* _Assignment_
Below are lines of data, and only some are wanted. Please repeat exactly those from the line that has "schreibt Fachbeiträge" through the line that has "Zusammenarbeit mit".

** Exercise material follows **

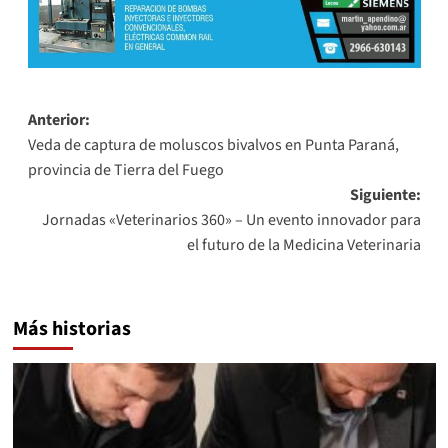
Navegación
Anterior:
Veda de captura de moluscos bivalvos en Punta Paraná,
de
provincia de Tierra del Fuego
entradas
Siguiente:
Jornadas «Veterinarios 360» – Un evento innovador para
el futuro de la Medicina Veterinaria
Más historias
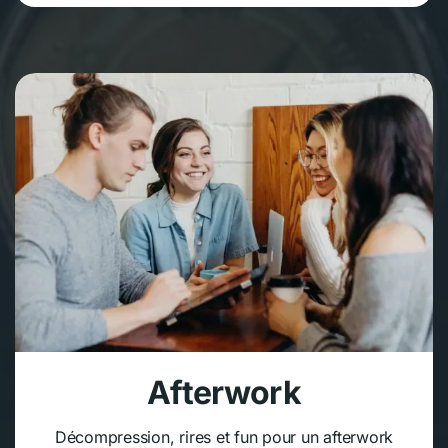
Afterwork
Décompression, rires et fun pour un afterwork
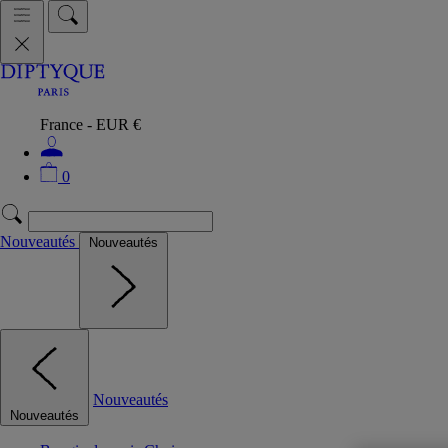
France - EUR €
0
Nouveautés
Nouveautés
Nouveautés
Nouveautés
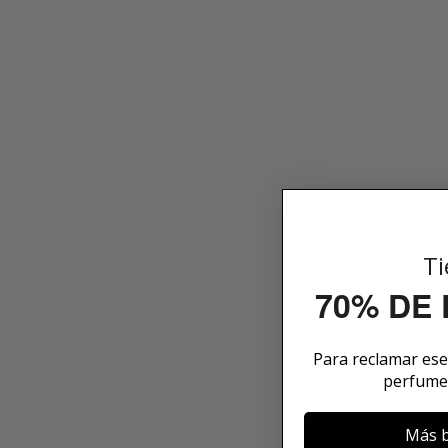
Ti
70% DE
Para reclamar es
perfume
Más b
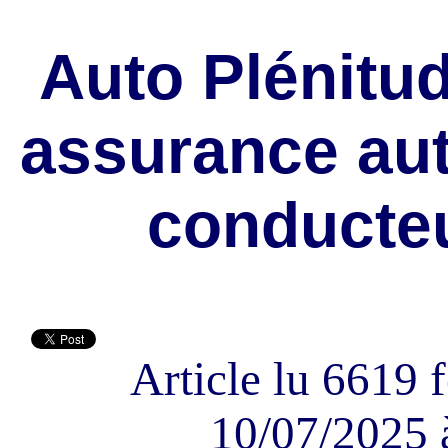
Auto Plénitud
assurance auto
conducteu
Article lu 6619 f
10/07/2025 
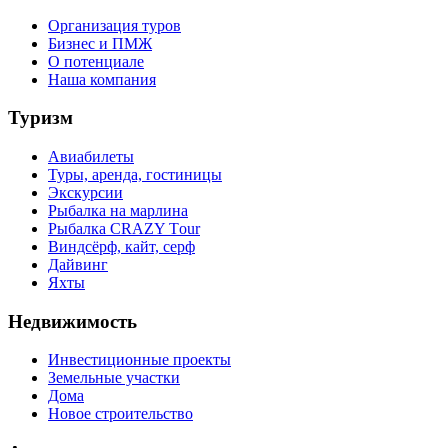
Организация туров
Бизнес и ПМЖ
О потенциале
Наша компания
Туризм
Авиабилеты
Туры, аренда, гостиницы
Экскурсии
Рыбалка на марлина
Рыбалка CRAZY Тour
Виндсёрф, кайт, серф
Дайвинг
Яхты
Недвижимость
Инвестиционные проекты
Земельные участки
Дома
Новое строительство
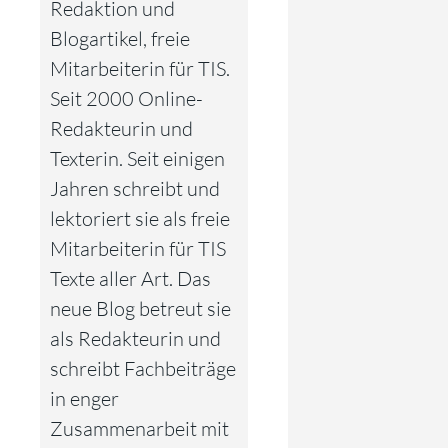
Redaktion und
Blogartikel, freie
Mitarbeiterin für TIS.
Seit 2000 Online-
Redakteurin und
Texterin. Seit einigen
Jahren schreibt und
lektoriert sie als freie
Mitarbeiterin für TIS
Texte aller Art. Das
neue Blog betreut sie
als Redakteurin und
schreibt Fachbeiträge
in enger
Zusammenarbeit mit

** End of Exercise material **
** Exercise material follows **

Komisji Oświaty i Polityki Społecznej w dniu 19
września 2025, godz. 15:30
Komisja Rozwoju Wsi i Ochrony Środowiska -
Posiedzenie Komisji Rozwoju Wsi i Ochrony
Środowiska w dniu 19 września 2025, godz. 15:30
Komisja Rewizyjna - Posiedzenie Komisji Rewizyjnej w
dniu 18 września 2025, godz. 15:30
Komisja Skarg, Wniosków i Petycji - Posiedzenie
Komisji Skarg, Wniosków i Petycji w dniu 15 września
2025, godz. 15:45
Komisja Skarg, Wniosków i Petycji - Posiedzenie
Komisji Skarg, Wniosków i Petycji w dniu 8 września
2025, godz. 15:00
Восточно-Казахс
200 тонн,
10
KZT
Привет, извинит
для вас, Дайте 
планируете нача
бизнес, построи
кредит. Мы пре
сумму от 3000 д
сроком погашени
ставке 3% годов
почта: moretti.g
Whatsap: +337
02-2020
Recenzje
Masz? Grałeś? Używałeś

** End of Exercise material **

* _Task result_
schreibt Fachbeiträge
in enger
Zusammenarbeit mit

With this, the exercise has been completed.